The data found at the Hospital Compare site is based on information "collected through a new patient survey, the Hospital Consumer Assessment of Healthcare Providers and Systems survey," which HHS described as "the first national, standardized, publicly reported survey of patients' perspectives of care."
NIH grant will support device for recovery from stroke
Stroke survivors who have lost the use of an arm because of a stroke soon will have access to an in-home exercise device to help activate new brain pathways to improve arm function. A grant from the National Institutes of Health will enable further refinement of the patented device, to be called Tailwind, which was developed at the University of Maryland (UofM) School of Medicine (Baltimore).
Clinical studies show that Tailwind improves arm movement in stroke survivors who have been paralyzed for months, even years, after a stroke. Through a licensing partnership with the medical school, Encore Path (Baltimore) will market the invention in a compact, retractable and portable design.
The FDA has designated Tailwind as an exercise device for stroke patients. The $120,000 Small Business Innovation Research grant from the National Institute of Neurological Disorders and Stroke is awarded to both the medical school and Encore Path.

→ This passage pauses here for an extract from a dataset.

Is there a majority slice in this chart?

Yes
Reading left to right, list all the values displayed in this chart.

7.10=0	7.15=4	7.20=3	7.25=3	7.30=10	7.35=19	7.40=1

Co-inventors Jill Whitall, PhD, a professor in the department of physical therapy and rehabilitation science, and Sandra McCombe Waller, PhD, an assistant professor in that department, created Tailwind through research they conducted in the late 1990s at the U of M School of Medicine. So far, the device has been tested only in patients six or more months after their first stroke.
McCombe Waller and Whitall have received funding to test the upgraded device in the sub-acute hospital setting, with patients who recently had a stroke.Tailwind will be available to stroke patients this fall, the researchers said.